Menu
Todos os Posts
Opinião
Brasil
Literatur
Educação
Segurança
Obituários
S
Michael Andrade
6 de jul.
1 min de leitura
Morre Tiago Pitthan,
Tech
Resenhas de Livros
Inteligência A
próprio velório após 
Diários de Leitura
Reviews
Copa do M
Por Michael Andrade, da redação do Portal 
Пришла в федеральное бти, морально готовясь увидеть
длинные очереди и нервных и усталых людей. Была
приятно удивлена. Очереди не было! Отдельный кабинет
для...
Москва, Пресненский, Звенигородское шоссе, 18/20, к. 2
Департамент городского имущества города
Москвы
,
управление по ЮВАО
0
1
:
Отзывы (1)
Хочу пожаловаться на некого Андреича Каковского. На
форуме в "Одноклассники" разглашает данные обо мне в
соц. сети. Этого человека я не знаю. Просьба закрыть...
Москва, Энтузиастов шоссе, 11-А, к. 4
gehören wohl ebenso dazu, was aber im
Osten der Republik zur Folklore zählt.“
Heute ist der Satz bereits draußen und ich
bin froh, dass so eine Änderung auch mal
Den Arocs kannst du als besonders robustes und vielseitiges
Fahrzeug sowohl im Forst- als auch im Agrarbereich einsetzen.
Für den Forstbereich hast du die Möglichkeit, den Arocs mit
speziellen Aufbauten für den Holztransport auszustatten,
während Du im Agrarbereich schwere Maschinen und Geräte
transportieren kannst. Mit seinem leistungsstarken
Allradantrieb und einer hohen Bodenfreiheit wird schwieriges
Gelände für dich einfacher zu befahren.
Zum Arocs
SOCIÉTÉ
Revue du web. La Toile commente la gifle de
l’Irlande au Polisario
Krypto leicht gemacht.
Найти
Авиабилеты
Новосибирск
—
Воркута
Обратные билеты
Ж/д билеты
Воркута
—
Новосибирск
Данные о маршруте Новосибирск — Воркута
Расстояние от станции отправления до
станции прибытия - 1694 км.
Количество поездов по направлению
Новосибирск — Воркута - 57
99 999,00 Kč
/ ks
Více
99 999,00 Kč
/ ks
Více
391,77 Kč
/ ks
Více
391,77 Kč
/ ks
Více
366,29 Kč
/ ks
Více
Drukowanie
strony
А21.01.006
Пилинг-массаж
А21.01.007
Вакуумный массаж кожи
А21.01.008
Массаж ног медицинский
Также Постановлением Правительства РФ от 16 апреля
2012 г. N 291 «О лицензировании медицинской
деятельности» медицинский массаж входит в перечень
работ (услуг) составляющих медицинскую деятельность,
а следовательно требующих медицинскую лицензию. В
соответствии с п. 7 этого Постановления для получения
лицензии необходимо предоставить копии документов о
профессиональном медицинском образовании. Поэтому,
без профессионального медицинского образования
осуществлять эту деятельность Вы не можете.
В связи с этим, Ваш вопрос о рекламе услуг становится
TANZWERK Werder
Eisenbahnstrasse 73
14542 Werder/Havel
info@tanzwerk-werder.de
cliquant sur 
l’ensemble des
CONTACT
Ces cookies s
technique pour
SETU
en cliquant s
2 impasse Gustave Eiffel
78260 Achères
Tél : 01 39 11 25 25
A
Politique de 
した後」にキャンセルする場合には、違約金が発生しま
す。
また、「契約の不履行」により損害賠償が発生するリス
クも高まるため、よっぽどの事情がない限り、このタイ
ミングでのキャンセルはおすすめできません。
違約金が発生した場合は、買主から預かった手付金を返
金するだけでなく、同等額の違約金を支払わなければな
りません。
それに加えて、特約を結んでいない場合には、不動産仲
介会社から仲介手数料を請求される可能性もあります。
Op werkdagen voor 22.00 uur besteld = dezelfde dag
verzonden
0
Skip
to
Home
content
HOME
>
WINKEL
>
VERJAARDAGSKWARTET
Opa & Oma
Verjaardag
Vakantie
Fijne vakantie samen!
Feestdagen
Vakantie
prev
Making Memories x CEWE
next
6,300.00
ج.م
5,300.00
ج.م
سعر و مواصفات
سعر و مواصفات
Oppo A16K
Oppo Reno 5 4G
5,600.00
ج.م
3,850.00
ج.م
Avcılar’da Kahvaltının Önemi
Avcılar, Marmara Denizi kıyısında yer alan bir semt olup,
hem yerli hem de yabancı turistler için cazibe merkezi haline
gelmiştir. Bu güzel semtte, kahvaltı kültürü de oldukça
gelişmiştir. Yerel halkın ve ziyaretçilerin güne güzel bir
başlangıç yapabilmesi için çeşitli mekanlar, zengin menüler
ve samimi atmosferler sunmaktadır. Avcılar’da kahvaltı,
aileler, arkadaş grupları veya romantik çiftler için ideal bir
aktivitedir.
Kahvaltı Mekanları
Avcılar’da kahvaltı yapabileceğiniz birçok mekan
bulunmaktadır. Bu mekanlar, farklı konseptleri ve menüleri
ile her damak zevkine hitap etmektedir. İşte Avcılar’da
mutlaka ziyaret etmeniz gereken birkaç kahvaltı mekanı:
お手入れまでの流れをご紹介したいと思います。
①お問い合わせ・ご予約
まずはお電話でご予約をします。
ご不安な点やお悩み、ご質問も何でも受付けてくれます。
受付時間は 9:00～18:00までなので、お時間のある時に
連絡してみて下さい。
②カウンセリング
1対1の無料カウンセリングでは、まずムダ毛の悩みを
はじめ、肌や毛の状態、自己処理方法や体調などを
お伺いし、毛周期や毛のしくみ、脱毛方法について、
####
Task goal
Reproduce the material verbatim from its first line down to the line containing "2012 г. N 291", including both of those lines.

Task response
Menu
Todos os Posts
Opinião
Brasil
Literatur
Educação
Segurança
Obituários
S
Michael Andrade
6 de jul.
1 min de leitura
Morre Tiago Pitthan,
Tech
Resenhas de Livros
Inteligência A
próprio velório após 
Diários de Leitura
Reviews
Copa do M
Por Michael Andrade, da redação do Portal 
Пришла в федеральное бти, морально готовясь увидеть
длинные очереди и нервных и усталых людей. Была
приятно удивлена. Очереди не было! Отдельный кабинет
для...
Москва, Пресненский, Звенигородское шоссе, 18/20, к. 2
Департамент городского имущества города
Москвы
,
управление по ЮВАО
0
1
:
Отзывы (1)
Хочу пожаловаться на некого Андреича Каковского. На
форуме в "Одноклассники" разглашает данные обо мне в
соц. сети. Этого человека я не знаю. Просьба закрыть...
Москва, Энтузиастов шоссе, 11-А, к. 4
gehören wohl ebenso dazu, was aber im
Osten der Republik zur Folklore zählt.“
Heute ist der Satz bereits draußen und ich
bin froh, dass so eine Änderung auch mal
Den Arocs kannst du als besonders robustes und vielseitiges
Fahrzeug sowohl im Forst- als auch im Agrarbereich einsetzen.
Für den Forstbereich hast du die Möglichkeit, den Arocs mit
speziellen Aufbauten für den Holztransport auszustatten,
während Du im Agrarbereich schwere Maschinen und Geräte
transportieren kannst. Mit seinem leistungsstarken
Allradantrieb und einer hohen Bodenfreiheit wird schwieriges
Gelände für dich einfacher zu befahren.
Zum Arocs
SOCIÉTÉ
Revue du web. La Toile commente la gifle de
l’Irlande au Polisario
Krypto leicht gemacht.
Найти
Авиабилеты
Новосибирск
—
Воркута
Обратные билеты
Ж/д билеты
Воркута
—
Новосибирск
Данные о маршруте Новосибирск — Воркута
Расстояние от станции отправления до
станции прибытия - 1694 км.
Количество поездов по направлению
Новосибирск — Воркута - 57
99 999,00 Kč
/ ks
Více
99 999,00 Kč
/ ks
Více
391,77 Kč
/ ks
Více
391,77 Kč
/ ks
Více
366,29 Kč
/ ks
Více
Drukowanie
strony
А21.01.006
Пилинг-массаж
А21.01.007
Вакуумный массаж кожи
А21.01.008
Массаж ног медицинский
Также Постановлением Правительства РФ от 16 апреля
2012 г. N 291 «О лицензировании медицинской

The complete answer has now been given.